- [Task goal] Extract the lines from the start of the records up to and including the line containing "erhältlich, die auf", and reproduce each one without any change.

- [Input material]
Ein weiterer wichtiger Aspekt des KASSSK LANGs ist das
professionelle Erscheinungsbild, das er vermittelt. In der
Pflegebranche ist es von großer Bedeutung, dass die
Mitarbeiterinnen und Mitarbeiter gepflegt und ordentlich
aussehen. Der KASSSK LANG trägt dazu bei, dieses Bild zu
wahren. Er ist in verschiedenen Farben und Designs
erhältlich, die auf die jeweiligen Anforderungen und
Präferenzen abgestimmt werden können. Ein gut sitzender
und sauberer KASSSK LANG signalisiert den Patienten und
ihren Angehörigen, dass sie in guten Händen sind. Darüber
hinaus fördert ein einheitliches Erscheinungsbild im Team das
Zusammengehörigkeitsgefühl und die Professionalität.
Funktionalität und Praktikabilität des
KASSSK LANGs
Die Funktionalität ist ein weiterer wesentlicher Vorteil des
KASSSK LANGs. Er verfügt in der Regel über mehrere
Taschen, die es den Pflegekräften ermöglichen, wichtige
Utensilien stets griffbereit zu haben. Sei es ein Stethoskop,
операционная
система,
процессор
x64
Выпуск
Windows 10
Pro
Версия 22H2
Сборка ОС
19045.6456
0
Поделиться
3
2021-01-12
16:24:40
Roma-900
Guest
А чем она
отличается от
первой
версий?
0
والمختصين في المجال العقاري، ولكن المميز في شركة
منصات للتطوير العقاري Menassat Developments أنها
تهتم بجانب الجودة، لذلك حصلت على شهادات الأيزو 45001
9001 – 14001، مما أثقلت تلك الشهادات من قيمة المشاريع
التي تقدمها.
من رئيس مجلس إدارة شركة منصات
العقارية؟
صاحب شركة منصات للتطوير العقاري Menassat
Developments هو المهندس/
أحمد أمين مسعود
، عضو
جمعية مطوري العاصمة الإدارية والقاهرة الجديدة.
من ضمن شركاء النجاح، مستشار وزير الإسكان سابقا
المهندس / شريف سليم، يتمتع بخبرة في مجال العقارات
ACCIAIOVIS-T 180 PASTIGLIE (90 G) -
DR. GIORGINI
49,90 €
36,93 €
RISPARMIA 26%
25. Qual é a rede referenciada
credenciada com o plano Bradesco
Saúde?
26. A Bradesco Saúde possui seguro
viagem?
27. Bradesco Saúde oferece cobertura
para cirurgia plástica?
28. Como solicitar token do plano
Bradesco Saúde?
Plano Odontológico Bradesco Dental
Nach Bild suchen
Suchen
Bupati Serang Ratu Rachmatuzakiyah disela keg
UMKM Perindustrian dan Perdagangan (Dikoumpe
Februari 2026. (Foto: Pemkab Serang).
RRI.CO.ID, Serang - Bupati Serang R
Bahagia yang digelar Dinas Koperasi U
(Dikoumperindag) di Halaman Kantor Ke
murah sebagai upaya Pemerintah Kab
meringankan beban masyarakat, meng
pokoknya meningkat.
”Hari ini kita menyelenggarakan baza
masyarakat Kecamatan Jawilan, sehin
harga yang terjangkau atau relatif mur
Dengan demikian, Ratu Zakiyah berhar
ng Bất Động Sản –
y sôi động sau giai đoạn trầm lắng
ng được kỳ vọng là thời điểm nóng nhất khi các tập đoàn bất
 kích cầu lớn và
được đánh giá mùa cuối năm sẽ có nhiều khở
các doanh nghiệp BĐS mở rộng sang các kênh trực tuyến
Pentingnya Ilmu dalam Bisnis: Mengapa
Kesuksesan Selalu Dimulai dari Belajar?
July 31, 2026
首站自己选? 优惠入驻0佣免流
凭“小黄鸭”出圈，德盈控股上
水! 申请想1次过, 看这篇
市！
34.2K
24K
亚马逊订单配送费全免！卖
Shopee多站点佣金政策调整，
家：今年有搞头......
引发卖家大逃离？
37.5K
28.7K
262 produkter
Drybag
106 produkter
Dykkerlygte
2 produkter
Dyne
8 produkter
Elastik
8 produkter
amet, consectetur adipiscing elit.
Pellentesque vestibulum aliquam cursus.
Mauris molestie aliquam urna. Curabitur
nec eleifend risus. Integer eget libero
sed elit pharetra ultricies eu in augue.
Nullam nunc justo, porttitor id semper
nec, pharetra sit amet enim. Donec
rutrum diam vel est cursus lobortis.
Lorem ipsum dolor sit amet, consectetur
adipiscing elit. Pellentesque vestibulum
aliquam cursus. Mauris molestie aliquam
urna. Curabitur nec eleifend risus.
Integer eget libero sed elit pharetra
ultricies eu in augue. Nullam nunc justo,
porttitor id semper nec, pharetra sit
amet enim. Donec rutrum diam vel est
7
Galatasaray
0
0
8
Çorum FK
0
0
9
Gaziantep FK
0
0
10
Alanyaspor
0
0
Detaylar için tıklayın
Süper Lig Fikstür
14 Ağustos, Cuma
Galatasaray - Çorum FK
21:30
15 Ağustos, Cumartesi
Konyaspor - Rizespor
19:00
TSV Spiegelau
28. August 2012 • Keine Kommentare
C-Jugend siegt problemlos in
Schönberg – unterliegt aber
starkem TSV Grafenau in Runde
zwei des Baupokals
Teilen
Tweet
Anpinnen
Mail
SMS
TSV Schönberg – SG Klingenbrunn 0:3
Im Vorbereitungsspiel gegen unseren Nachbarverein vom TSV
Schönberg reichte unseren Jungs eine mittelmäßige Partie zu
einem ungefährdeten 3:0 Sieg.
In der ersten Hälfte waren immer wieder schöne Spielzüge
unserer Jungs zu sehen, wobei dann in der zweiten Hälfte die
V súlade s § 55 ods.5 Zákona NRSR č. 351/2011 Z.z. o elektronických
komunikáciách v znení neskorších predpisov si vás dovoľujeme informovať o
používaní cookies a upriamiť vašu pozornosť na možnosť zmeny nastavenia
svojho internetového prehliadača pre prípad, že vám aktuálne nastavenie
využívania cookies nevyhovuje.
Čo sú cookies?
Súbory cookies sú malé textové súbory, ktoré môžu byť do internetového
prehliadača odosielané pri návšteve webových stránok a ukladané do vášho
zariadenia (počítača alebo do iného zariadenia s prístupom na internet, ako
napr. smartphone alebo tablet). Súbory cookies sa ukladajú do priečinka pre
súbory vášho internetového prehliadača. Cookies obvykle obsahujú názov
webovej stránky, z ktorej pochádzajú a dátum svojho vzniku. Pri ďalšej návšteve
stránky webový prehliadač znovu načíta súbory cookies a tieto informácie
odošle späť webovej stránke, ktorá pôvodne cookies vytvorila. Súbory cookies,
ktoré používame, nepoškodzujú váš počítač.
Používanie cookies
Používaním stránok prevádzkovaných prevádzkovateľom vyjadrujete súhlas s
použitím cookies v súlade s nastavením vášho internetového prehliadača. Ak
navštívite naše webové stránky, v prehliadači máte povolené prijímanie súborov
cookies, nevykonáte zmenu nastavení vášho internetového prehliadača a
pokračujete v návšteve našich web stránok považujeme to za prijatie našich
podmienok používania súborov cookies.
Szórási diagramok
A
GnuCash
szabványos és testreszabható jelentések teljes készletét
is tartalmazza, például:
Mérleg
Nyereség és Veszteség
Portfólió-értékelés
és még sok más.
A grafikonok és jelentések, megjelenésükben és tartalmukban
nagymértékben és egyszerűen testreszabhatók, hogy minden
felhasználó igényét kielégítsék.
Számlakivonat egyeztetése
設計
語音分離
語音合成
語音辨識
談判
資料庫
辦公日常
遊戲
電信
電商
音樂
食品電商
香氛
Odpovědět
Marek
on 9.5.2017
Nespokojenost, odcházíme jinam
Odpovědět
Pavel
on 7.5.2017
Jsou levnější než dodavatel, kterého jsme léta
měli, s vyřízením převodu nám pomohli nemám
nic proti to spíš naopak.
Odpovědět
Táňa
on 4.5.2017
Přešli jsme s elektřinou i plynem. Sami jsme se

- [Task result]
Ein weiterer wichtiger Aspekt des KASSSK LANGs ist das
professionelle Erscheinungsbild, das er vermittelt. In der
Pflegebranche ist es von großer Bedeutung, dass die
Mitarbeiterinnen und Mitarbeiter gepflegt und ordentlich
aussehen. Der KASSSK LANG trägt dazu bei, dieses Bild zu
wahren. Er ist in verschiedenen Farben und Designs
erhältlich, die auf die jeweiligen Anforderungen und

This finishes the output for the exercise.